Thursday, June 14, 2012

Working on

The new reality for a lot of folks is that they are going to have to carry on working once they've passed their retirement age either through choice or simply because they cannot afford to retire, particularly on a state pension. Well according to various headlines today anyway, though most seem to miss a very obvious omission in the people who will have to carry on working.
Express.
BRITAIN’S economic crisis has almost doubled the number of pensioners forced to work in their retirement as they struggle to cope with the rising cost of living.
Pensioners are driving taxis, cleaning houses and even taking care of the elderly in a bid to pay their bills.
As many as 1.4 million ­people were working beyond 65 last year – up from around 800,000 in 2000, ­official figures showed.
A high proportion of men had stayed on in “higher skilled” executive jobs – such as sales directors or chief executives, the Office for National Statistics found.
Vince Smith-Hughes, a retirement expert at Prudential, described the research as reflecting a “new retirement reality” which will see people having to work for even longer.
“More than 10 per cent of people who had planned to retire this year are making alternative arrangements and putting off drawing their pensions for the time being,” he said. “The retirement landscape is changing and as a result retiring at 65 is no longer a given for the vast majority of people.”
Retiring at 65 will soon be a thing of the past anyway, the government intends to raise the retirement age to 67 by 2028, though why they're waiting so long is a bit of a mystery. But the hidden omission in all this talk is that whatever the retirement age is for the private sector or getting your hands on a state pension, the same rules don't apply to the public sector who are hell bent on keeping their gold plated index linked pensions and retiring at an age that those who work in the private sector can only dream of (whilst paying taxes to pay for the public sectors largesse in its pension scheme) Indeed if the state hadn't run up such a massive public debt (thank you Labour and thank you Tories for continuing the madness) we wouldn't be in this position now, there would just about be enough money in the pot to keep our pensioners in a degree of comfort. That coupled with the politicians lunacy in demanding 'green' energy coupled with expensive fuel bills means that many of us will never ever be able to afford to retire unless we get lucky on the lottery.
This sadly is the legacy of massive government, idiotic left wing policies, socialist leaning unions and a lack of duty of care to a vulnerable section of our society.
Work, starve or freeze in the winters that we were no longer supposed to have.

3 annotations:

Anonymous said...

Of course the way the markets are at the moment, and the fact that the dribbling idiot Cyclops Brown made UK pensions among the worst in the developed world, people would be daft to take their pension at the moment.
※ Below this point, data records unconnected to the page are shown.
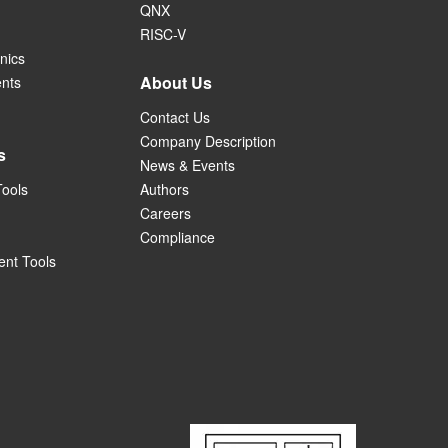
QNX
RISC-V
nics
About Us
ents
Contact Us
Company Description
s
News & Events
Tools
Authors
Careers
Compliance
nt Tools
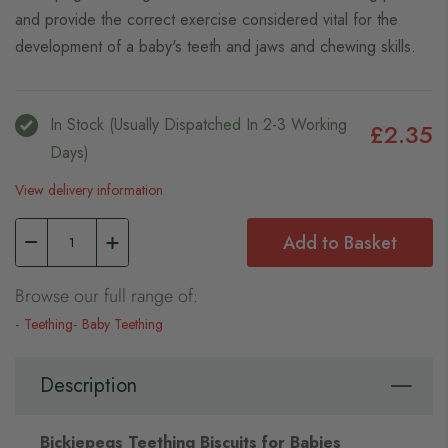
and provide the correct exercise considered vital for the
development of a baby's teeth and jaws and chewing skills.
In Stock (usually Dispatched In 2-3 Working
£2.35
Days)
View delivery information
Add to Basket
Browse our full range of:
Teething
Baby Teething
Description
Bickiepegs Teething Biscuits for Babies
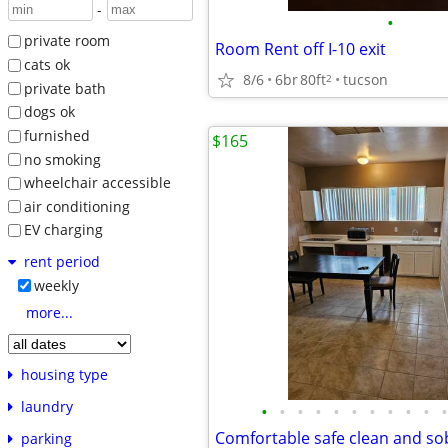
-
•
private room
Room Rent off I-10 exit
cats ok
8/6
6br
80ft
tucson
2
private bath
dogs ok
furnished
$165
no smoking
wheelchair accessible
air conditioning
EV charging
rent period
weekly
more...
housing type
laundry
•
•
•
•
•
•
•
•
•
•
•
parking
Of course it may not get better; it may even get worse, but when I started saving for a pension I was told that I'd need £100,000 in my pot for a £16,000 a year pension.

Now you would need around £300,000 to get that. And most people like me will never be able to save £300,000 without living on bread and water and sleeping on the beach. So we will have around £2,000 pensions and have to get state help when we are too old to work. Brilliant.

The fact that older people stay in work does, of course, limit the number of jobs for young people, increasing the dreaded youth unemployment situation, about which the government appears to have done nothing but fiddle figures, and hand vast amounts of tax pounds to crooked companies that invent their results.

On every occasion when a report has shown that jobcentre staff get better results (and god knows they are hopeless) the work is taken from JC+ and given to the private companies, which sit back and do sod all, and claim big sums.

And the UK governments of both types do nothing... except give them more contracts.

I expect we shall find in the future ex cabinet secretaries having seats on their boards, a little like that Hewett female who was English Health Secretary, started dismantle your health service, and got herself set up for half a dozen or so directorships when she was booted out of office for being a useless cow (to be replaced by the arrogant b*****d Lansley, who is doing exactly the same thing, only faster.

Tarka the Rotter said...

It's time we, the people, held Brown personally to account for his raid on pensions...time for legal action

James Higham said...

Big troubles coming, QM, big troubles.